Soutenabilité et souveraineté : le double défi de l’Assurance maladie

Marguerite Cazeneuve, pour sa part, a replacé le débat sur un plan à la fois financier et industriel. « Nous pouvons assurer la soutenabilité de l’assurance maladie, » affirme-t-elle, « à condition de mobiliser nos immenses marges de manœuvre en matière de prévention. »

Elle a distingué trois niveaux :

  • La prévention tertiaire, c’est-à-dire l’accompagnement des patients chroniques, que l’assurance maladie soutient déjà;
  • La prévention secondaire, le dépistage et le diagnostic précoce, où « la France reste dramatiquement en retard » ;
  • Et la prévention primaire, qui reste un horizon à renforcer à travers les politiques publiques.

« Aujourd’hui, un patient diabétique sur trois est encore diagnostiqué au stade 3, à l’hôpital, alors que nous avons les moyens de l’identifier plus tôt », a t-elle souligné. «De même, les troubles du neurodéveloppement sont diagnostiqués vers sept ans en moyenne : c’est trop tard. »

Cette défaillance structurelle appelle une refonte du premier recours : « Nous avons besoin d’un système capable de repérer plus tôt, d’accompagner mieux, et de s’appuyer sur les données et l’intelligence artificielle. »
Mais la transformation ne peut se faire sans un modèle de financement adapté à l’innovation.
« Nous n’avons pas encore trouvé le bon modèle pour financer les outils numériques souverains qui améliorent la pertinence et la coordination du soin. Il faut avancer très vite sur ce sujet. »

Sur le plan économique, elle a aussi mis en garde contre les dérives d’une financiarisation excessive.
« La santé n’est pas un marché comme les autres. Quand elle est financée à 80 % par de l’argent public, il faut éviter que des surprofits viennent déstabiliser l’équilibre global. »
Elle a évoqué notamment la bulle spéculative observée dans la biologie médicale pendant la crise Covid : « Le mal était fait avant qu’on intervienne. »

Pour préserver la souveraineté du système, elle a plaidé pour un rôle renforcé de l’État dans le capital des entreprises de santé : « Nous avons besoin de cliniques privées, d’entreprises de biologie, d’acteurs du numérique. Mais il faut qu’une part de leur capital reste dans les mains de la puissance publique. La Caisse des dépôts a ici un rôle essentiel à jouer. »

Enfin, Marguerite Cazeneuve a appelé à une réflexion collective sur la souveraineté technologique : « Nous dépendons encore trop des outils étrangers. Il faut imaginer un protectionnisme européen qui nous permette de développer une véritable industrie de la santé en France. »

Et de citer la DSI de l’Assurance maladie,(Bintou Boïté), qui conduit un travail stratégique sur la résilience numérique : « Que se passerait-il demain si nous perdions l’accès à Microsoft ou à nos serveurs ? Nous devons nous y préparer. »
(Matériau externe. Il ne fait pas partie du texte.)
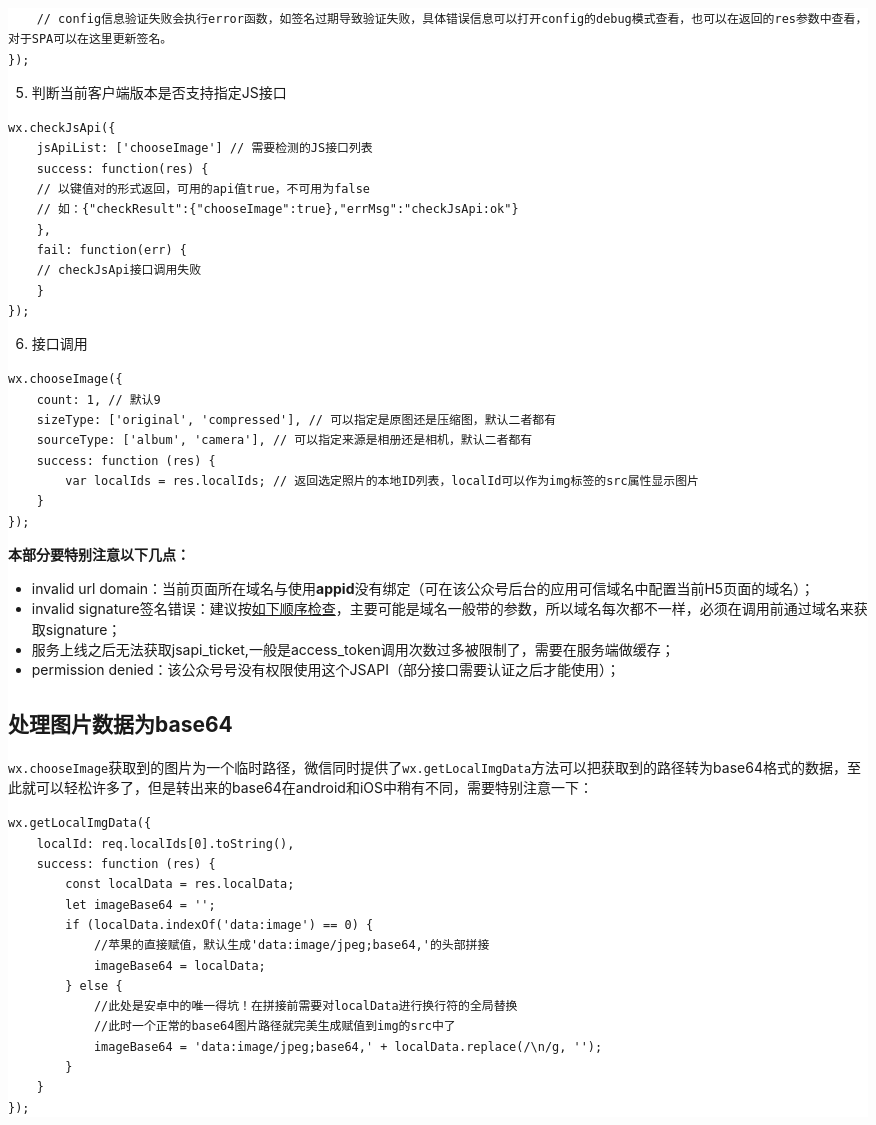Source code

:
 ```
    // config信息验证失败会执行error函数，如签名过期导致验证失败，具体错误信息可以打开config的debug模式查看，也可以在返回的res参数中查看，对于SPA可以在这里更新签名。
});
```
5. 判断当前客户端版本是否支持指定JS接口
```
wx.checkJsApi({
    jsApiList: ['chooseImage'] // 需要检测的JS接口列表
    success: function(res) {
    // 以键值对的形式返回，可用的api值true，不可用为false
    // 如：{"checkResult":{"chooseImage":true},"errMsg":"checkJsApi:ok"}
    },
    fail: function(err) {
    // checkJsApi接口调用失败
    }
});
```
6. 接口调用
```
wx.chooseImage({
    count: 1, // 默认9
    sizeType: ['original', 'compressed'], // 可以指定是原图还是压缩图，默认二者都有
    sourceType: ['album', 'camera'], // 可以指定来源是相册还是相机，默认二者都有
    success: function (res) {
        var localIds = res.localIds; // 返回选定照片的本地ID列表，localId可以作为img标签的src属性显示图片
    }
});
```

**本部分要特别注意以下几点：**
* invalid url domain：当前页面所在域名与使用**appid**没有绑定（可在该公众号后台的应用可信域名中配置当前H5页面的域名）；
* invalid signature签名错误：建议按[如下顺序检查](https://qydev.weixin.qq.com/wiki/index.php?title=%E5%BE%AE%E4%BF%A1JS-SDK%E6%8E%A5%E5%8F%A3#.E9.99.84.E5.BD.956-.E5.B8.B8.E8.A7.81.E9.94.99.E8.AF.AF.E5.8F.8A.E8.A7.A3.E5.86.B3.E6.96.B9.E6.B3.95)，主要可能是域名一般带的参数，所以域名每次都不一样，必须在调用前通过域名来获取signature；
* 服务上线之后无法获取jsapi_ticket,一般是access_token调用次数过多被限制了，需要在服务端做缓存；
* permission denied：该公众号号没有权限使用这个JSAPI（部分接口需要认证之后才能使用）；

## 处理图片数据为base64
`wx.chooseImage`获取到的图片为一个临时路径，微信同时提供了`wx.getLocalImgData`方法可以把获取到的路径转为base64格式的数据，至此就可以轻松许多了，但是转出来的base64在android和iOS中稍有不同，需要特别注意一下：
```
wx.getLocalImgData({
    localId: req.localIds[0].toString(),
    success: function (res) {
        const localData = res.localData;
        let imageBase64 = '';
        if (localData.indexOf('data:image') == 0) {
            //苹果的直接赋值，默认生成'data:image/jpeg;base64,'的头部拼接
            imageBase64 = localData;
        } else {
            //此处是安卓中的唯一得坑！在拼接前需要对localData进行换行符的全局替换
            //此时一个正常的base64图片路径就完美生成赋值到img的src中了
            imageBase64 = 'data:image/jpeg;base64,' + localData.replace(/\n/g, '');
        }
    }
});
```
Construire ensemble la souveraineté de demain

Au terme de la discussion, un consensus s’est dessiné : la souveraineté en santé ne se décrète pas, elle se construit collectivement.

Elle suppose de repenser l’organisation des soins, de redonner du sens aux métiers, d’investir dans l’innovation et de maîtriser nos infrastructures numériques.

« Pour progresser, il faut investir, pas seulement économiser », a résumé Marguerite Cazeneuve.

« La feuille de route du système de santé, c’est d’y aller à fond, de manière organisée et déterminée », a insisté Nicolas Revel.

Et Stéphane Oustric de conclure, dans un appel à la responsabilité collective :
« Il faut qu’on se respecte, qu’on se parle, qu’on agisse ensemble. Nous serons au rendez-vous. »

Cette convergence entre acteurs publics, hospitaliers et institutionnels trace les contours d’une nouvelle ambition : faire de la souveraineté en santé non pas un réflexe défensif, mais un levier de transformation, d’équité et d’innovation durable.